El deán se acercó con curiosidad. La alumbró con su linterna y la acarició con las yemas de sus dedos. Parecía recién hecha. Y aunque tenía algo de profundidad, su perfil se distinguía del vetusto granito compostelano porque reflejaba una luz tornasolada, llena de brillos dorados. Al sugestionado padre Fornés le dio la impresión de que todavía estaba caliente.

«¡Cristo bendito! -pensó-. ¡Debo advertir a monseñor cuanto antes!»

Capítulo 25

Dicen que cuando alguien muere, el alma se ve abocada a la prueba más dura de su existencia. Afirman que justo antes de trascender hacia la dimensión superior, se la conduce frente a una especie de «caja negra», un contenedor sin forma ni dimensión en el que se ha ido almacenando todo lo que hizo dentro de su cuerpo desde el día que su cordón umbilical se cortó y sus pulmones respiraron por primera vez. Lo que el alma experimenta al asomarse a ese receptáculo supera cualquier experiencia sensorial. De repente, la conciencia se ve inmersa en una suerte de recreación en la que es capaz de percibirse desde afuera y juzgarse desde la mirada de los otros. En contra de lo que dicen las grandes religiones, en ese estadio no hay jueces. Ni tribunales. Ni tampoco ojos que nos fuercen a aceptar o no lo visto. Nada de eso es necesario. El alma deja salir a la energía pura que la habita y es capaz de valorar por sí misma lo aprendido mientras estuvo envuelta de carne. Después, tras repasar lo vivido, tomará el camino que le resulte más afín a su estado vibratorio.

Lo único bueno de ese proceso es descubrir que más allá hay camino. Ascensional o descendente, eso depende. Porque cielo e infierno son, en definitiva, el fruto de esa recapitulación extrema; el estado anímico en el que quedamos tras evaluar si en nuestra vida pudieron más los éxitos o los fracasos, las virtudes o los errores, el espíritu o la materia densa.

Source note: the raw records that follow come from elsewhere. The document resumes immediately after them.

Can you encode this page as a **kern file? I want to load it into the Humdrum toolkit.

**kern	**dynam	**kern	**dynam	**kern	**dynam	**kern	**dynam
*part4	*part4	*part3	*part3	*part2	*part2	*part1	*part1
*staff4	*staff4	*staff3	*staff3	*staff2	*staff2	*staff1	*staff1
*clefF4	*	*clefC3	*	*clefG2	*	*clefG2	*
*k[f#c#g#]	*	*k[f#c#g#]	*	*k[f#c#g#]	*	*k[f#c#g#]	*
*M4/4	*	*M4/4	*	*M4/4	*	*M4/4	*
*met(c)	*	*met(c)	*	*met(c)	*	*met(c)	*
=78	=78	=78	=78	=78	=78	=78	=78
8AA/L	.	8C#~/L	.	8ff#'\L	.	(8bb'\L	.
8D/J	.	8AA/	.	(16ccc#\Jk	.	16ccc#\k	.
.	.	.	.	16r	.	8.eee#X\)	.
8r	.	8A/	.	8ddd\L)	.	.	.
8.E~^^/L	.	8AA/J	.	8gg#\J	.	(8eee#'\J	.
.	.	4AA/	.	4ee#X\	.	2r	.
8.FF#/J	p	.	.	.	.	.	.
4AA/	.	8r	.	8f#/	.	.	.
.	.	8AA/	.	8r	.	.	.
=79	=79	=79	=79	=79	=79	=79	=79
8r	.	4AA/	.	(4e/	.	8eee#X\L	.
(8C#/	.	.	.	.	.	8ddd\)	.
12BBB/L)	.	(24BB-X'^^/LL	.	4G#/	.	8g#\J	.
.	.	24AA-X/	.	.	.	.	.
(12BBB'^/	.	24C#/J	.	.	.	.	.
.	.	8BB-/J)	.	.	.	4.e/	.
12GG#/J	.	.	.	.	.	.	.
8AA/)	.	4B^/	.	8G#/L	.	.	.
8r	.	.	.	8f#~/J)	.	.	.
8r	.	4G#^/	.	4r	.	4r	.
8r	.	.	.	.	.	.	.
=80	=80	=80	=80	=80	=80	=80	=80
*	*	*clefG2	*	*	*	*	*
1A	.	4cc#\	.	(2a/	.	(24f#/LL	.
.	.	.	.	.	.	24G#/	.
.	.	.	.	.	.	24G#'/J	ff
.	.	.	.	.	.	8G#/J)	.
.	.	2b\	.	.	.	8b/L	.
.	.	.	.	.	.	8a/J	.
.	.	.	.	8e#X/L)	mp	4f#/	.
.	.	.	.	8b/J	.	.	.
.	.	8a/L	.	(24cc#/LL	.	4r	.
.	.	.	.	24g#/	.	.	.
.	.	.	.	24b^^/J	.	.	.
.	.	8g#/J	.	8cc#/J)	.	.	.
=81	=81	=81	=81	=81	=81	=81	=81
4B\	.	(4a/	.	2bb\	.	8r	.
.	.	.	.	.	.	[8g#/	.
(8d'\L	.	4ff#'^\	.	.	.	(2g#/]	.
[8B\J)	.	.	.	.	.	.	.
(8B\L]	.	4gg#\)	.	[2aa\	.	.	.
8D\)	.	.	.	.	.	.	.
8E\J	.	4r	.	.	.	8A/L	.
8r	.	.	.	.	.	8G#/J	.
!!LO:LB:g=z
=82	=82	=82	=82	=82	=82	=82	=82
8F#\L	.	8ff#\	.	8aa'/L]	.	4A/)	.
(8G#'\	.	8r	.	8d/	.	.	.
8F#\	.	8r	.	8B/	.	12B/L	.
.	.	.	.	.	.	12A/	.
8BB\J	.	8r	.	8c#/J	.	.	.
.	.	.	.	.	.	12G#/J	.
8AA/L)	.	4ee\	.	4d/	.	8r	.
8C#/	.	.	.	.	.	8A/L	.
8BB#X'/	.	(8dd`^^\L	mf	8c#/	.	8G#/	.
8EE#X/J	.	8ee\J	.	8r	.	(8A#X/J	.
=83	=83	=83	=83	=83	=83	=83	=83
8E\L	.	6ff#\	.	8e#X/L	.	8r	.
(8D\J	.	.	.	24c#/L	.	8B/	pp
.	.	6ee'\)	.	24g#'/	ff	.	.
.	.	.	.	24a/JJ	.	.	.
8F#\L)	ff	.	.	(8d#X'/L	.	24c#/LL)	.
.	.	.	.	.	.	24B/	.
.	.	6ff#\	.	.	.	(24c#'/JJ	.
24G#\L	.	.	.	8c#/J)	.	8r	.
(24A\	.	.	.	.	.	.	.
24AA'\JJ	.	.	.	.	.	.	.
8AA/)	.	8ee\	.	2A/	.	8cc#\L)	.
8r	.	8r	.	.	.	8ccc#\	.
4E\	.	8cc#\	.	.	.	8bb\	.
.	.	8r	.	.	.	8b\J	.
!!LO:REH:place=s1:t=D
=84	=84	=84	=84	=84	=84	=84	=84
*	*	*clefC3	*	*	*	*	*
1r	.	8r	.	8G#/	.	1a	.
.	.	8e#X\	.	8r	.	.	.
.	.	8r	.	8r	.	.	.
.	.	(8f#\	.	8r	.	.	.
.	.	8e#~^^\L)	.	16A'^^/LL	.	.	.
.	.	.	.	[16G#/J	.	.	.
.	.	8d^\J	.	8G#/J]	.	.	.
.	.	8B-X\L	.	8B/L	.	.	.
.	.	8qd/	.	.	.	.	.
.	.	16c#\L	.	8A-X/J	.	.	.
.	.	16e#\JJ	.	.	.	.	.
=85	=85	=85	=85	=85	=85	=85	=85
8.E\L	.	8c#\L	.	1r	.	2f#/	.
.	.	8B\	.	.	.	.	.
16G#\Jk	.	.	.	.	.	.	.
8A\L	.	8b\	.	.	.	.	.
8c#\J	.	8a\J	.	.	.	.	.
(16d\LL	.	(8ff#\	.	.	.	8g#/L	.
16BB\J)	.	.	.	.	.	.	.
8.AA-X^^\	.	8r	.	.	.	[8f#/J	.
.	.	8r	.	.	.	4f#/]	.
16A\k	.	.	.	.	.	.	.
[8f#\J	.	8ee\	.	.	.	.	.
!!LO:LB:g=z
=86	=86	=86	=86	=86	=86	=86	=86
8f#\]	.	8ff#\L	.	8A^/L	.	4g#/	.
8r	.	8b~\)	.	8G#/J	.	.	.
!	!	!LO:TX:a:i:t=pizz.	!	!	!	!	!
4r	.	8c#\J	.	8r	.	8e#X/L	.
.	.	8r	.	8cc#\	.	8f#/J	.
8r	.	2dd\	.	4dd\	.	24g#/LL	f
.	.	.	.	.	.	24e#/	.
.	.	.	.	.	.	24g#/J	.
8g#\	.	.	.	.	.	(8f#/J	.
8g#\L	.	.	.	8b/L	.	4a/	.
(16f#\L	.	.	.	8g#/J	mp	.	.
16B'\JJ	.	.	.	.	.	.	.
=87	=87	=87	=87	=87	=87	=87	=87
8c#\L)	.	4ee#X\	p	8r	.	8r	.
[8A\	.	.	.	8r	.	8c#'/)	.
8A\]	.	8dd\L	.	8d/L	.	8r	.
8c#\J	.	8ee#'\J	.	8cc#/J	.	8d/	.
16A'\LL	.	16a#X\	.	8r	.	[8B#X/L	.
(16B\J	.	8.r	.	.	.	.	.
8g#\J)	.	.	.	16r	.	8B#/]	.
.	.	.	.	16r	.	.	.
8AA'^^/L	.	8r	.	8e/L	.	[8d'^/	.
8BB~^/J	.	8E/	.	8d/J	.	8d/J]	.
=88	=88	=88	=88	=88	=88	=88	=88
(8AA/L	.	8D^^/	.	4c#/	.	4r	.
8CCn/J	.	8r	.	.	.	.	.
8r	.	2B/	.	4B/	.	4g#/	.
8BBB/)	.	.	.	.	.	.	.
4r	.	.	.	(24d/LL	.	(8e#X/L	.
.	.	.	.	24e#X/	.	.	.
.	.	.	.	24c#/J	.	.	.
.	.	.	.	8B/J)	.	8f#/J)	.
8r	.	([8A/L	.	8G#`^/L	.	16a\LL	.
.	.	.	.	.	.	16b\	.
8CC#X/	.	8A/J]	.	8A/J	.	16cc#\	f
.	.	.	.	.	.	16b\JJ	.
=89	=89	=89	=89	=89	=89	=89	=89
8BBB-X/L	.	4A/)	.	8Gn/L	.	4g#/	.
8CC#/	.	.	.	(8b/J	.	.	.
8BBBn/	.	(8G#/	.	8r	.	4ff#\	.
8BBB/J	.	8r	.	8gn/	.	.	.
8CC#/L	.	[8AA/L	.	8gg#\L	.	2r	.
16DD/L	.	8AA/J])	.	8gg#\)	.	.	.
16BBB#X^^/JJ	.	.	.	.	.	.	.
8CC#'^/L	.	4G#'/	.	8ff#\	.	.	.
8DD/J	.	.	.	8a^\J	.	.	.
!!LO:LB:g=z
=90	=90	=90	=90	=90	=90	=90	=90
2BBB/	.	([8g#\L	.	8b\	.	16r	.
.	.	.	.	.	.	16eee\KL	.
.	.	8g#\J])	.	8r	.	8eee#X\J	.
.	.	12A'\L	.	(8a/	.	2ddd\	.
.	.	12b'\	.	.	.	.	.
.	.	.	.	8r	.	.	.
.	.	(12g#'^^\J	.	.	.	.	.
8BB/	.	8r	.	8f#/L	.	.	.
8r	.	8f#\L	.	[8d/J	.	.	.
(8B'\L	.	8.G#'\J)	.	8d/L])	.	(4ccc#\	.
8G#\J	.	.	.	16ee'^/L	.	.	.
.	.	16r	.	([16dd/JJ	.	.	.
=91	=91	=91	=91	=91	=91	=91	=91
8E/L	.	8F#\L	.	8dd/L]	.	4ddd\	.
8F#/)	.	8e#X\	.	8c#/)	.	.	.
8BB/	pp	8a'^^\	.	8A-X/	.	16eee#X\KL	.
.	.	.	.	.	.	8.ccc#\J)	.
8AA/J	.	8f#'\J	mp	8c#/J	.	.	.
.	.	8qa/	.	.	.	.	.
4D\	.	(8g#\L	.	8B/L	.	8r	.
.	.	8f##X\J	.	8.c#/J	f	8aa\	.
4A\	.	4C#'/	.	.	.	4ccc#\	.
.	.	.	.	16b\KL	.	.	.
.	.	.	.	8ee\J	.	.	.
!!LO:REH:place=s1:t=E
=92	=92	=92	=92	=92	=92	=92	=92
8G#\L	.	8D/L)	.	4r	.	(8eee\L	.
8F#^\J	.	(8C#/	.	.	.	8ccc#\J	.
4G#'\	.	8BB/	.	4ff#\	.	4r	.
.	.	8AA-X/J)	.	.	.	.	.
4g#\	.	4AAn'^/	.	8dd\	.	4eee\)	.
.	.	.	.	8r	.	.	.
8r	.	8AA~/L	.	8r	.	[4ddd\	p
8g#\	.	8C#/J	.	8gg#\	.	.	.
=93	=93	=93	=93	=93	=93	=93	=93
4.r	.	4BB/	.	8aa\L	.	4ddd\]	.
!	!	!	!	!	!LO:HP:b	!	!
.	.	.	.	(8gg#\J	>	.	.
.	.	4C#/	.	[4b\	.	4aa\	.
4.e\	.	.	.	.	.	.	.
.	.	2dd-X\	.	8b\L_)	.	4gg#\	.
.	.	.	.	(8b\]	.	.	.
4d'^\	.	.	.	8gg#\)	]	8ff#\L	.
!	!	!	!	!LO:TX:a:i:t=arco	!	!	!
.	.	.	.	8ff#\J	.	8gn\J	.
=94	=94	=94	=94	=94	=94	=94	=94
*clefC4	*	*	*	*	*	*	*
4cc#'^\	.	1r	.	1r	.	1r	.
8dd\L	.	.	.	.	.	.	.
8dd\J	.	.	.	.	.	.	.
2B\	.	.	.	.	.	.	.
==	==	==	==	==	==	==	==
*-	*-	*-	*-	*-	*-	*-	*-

Todos -da igual la creencia que hayamos profesado- hemos oído hablar alguna vez de ese momento. Y aunque los líderes religiosos nos han confundido anunciándonos tribunales severísimos, grandes absoluciones y hasta la resurrección de los muertos, de lo único que puedo dar fe es de que el episodio del «repaso» es real.

Lo supe aquella madrugada en el café La Quintana cuando, tumbada de bruces a escasos centímetros del cuerpo inerte del coronel Allen, creí llegado el momento de rendir cuentas.

Me sorprendió lo fácil que me había resultado morir. Y lo que en un principio creí un desmayo indoloro, pronto se tradujo en un torrente químico de sensaciones y viejos recuerdos. No sé por qué deduje que había perdido la vida por culpa de una fuerte descarga eléctrica, como Uzza, el porteador del Arca de la Alianza. Diez mil voltios habrían bastado para detener mi corazón y achicharrarme el cerebro. Tal vez eso explicara por qué me sentía catapultada fuera del tiempo, arrojada a un mar de imágenes que ahora se me echaban encima.

Hice un tremendo esfuerzo por comprender. ¿Por qué no había sentido dolor al desplomarme contra el suelo? ¿Dónde habían ido a parar el café o Nick Allen? ¿Y el camarero?

Pero durante un buen rato, no ocurrió nada.

Nada de nada.

Fue como si estuviera disolviéndome muy despacio en un bienestar sin sobresaltos. Había dejado de tener frío y, poco a poco, fui adquiriendo la certeza de que me estaba apagando.

Cuando la paz fue total, algo se encendió dentro de mí. Escuché voces. Y sin saber cómo, imágenes de otro tiempo comenzaron a desfilar por debajo de mis ojos cerrados.

Debo contarlo. Y lo haré.

El primer recuerdo brotó con fuerza.

Era del día de mi boda, y por un momento creí que afloraba porque el coronel Allen había estado hurgando en mis sentimientos hasta el segundo antes de mi muerte.